Einträge aus einer Sammlung:
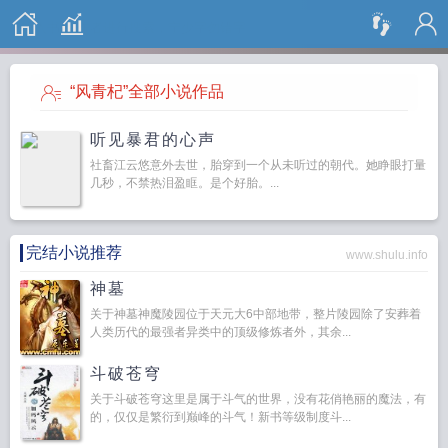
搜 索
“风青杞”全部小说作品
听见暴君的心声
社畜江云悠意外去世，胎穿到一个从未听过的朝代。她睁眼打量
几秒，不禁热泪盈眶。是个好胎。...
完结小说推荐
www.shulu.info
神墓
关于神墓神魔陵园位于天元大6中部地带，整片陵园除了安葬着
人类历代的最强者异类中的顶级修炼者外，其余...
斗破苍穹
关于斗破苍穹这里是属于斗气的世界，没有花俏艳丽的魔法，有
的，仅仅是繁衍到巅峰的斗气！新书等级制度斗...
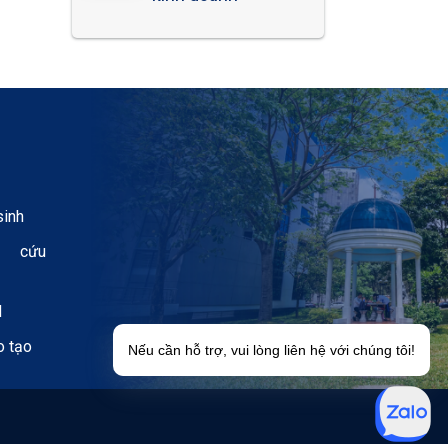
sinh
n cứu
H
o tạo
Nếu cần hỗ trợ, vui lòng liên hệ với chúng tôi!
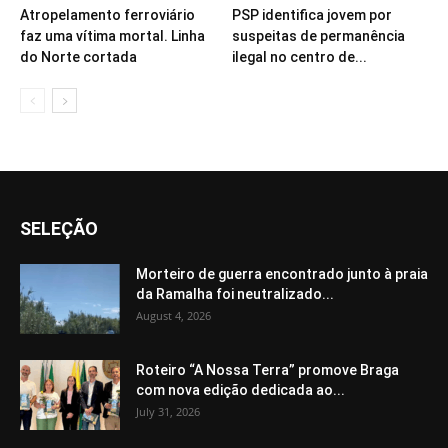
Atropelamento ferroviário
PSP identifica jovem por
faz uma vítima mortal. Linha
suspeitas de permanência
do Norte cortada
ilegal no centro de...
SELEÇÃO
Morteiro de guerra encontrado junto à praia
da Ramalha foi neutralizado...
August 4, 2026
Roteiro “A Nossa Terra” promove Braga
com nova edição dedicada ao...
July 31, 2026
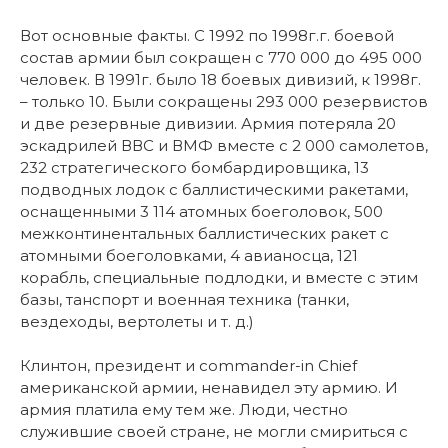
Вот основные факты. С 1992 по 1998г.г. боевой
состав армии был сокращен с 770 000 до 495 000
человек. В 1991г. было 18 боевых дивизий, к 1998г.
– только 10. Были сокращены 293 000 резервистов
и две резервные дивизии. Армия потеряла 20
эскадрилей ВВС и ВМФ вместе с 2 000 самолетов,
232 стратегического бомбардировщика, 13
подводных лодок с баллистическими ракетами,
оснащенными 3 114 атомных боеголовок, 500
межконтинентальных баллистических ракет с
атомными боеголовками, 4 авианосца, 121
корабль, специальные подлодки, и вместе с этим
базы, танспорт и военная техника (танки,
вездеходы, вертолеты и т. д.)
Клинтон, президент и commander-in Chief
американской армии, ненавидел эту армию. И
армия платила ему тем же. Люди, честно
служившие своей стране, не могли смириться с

* * *

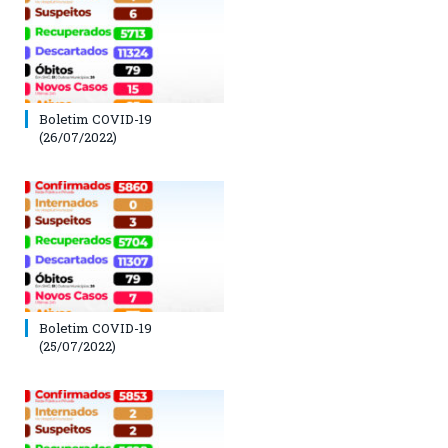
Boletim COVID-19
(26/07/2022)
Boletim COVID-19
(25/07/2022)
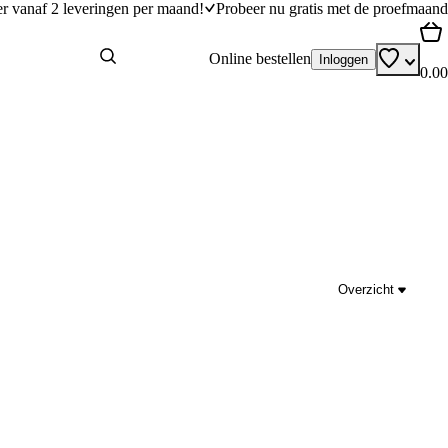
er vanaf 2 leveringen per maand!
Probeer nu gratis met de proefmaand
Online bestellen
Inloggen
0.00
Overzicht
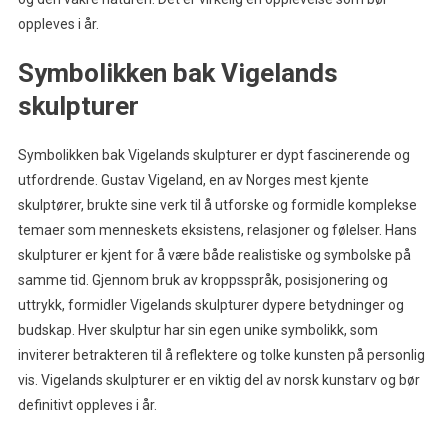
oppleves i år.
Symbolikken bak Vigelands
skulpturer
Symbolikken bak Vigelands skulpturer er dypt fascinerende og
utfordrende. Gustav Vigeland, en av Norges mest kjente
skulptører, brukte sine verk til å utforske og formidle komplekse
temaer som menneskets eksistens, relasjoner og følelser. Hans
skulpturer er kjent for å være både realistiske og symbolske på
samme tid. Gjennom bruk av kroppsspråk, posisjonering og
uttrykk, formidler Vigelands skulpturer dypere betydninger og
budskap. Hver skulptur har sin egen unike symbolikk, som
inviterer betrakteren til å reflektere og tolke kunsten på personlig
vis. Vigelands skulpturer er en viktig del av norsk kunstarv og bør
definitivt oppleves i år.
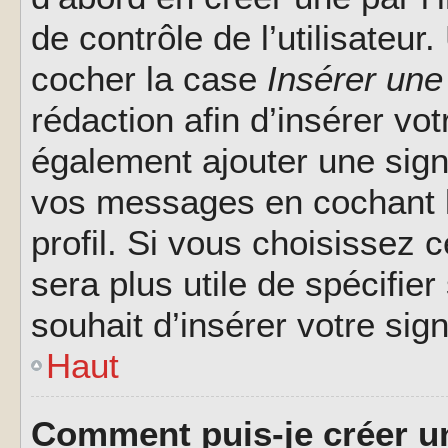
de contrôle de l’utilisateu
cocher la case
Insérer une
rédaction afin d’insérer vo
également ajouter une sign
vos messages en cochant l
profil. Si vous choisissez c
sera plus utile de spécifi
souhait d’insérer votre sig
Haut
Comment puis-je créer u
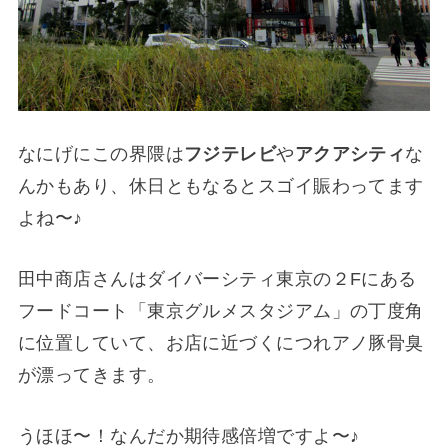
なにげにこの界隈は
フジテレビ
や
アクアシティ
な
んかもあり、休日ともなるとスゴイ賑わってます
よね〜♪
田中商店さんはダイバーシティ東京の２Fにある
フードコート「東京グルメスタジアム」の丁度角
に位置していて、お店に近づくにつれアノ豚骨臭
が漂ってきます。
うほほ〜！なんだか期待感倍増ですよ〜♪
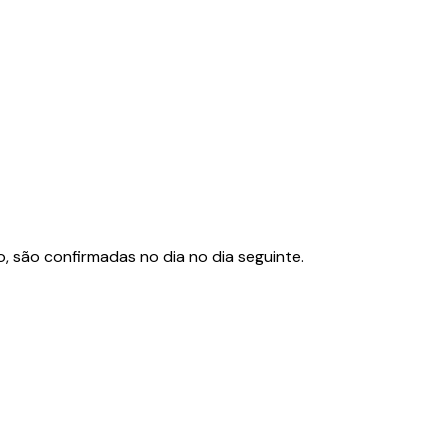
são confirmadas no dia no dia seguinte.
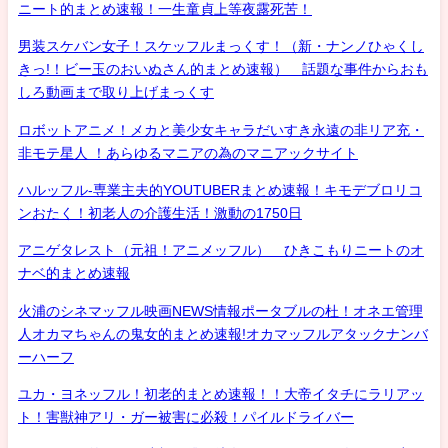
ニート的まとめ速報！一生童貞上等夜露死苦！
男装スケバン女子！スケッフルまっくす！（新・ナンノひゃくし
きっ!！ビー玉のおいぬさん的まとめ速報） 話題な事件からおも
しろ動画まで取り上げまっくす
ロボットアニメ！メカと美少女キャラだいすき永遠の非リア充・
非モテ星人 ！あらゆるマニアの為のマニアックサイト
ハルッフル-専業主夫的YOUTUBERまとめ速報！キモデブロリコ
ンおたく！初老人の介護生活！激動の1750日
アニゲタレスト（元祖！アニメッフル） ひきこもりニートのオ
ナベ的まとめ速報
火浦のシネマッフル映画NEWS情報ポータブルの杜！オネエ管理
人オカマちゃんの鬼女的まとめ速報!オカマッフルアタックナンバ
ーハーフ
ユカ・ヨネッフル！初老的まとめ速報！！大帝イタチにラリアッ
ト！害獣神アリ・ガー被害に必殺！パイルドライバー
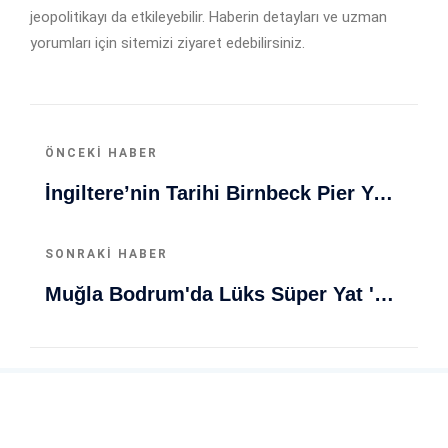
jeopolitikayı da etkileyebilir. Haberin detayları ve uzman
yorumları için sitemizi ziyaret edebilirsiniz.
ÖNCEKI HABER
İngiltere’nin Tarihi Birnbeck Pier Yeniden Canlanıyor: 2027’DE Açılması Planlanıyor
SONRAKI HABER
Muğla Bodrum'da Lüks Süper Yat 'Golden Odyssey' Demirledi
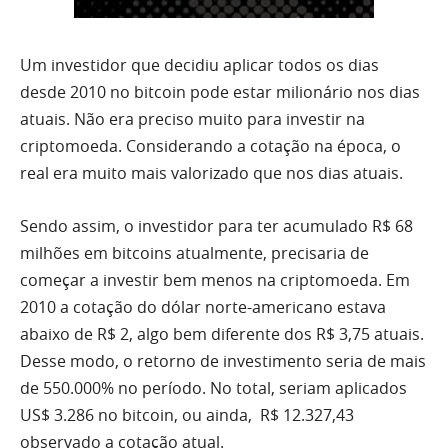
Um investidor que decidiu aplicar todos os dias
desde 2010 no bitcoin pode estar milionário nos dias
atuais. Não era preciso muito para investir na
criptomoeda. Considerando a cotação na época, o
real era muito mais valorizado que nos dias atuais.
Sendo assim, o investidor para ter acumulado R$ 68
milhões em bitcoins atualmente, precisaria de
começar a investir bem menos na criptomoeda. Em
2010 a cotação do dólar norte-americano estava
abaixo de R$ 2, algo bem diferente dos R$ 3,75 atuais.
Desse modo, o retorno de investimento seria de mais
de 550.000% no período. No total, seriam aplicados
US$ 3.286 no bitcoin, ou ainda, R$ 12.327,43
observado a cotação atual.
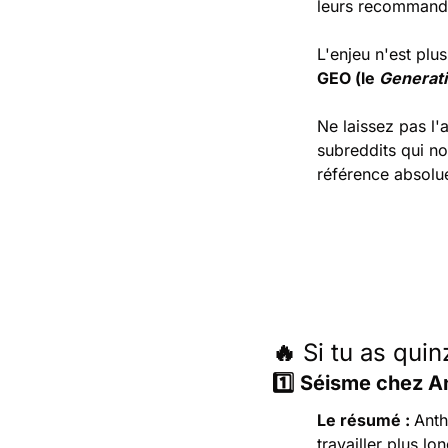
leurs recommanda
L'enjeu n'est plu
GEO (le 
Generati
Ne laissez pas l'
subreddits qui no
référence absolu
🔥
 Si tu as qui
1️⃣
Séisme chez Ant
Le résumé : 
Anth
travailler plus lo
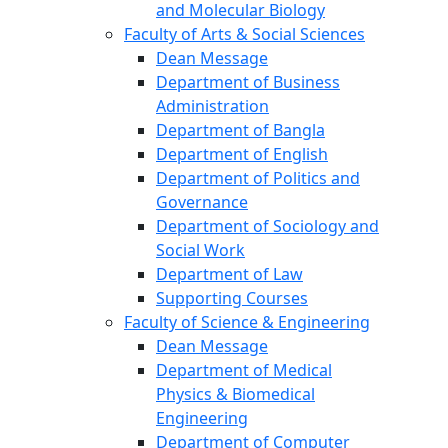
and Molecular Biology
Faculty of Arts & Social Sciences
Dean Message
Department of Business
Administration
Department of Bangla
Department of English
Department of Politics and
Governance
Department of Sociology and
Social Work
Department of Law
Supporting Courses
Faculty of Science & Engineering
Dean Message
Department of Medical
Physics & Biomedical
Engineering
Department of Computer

[Aufgabe]
Entnimm den Daten oben jede Zeile, in der die Zeichenfolge „plus“ vorkommt. Achte dabei auf Groß- und Kleinschreibung.

[Ergebnis]
sera plus utile de spécifi
travailler plus lo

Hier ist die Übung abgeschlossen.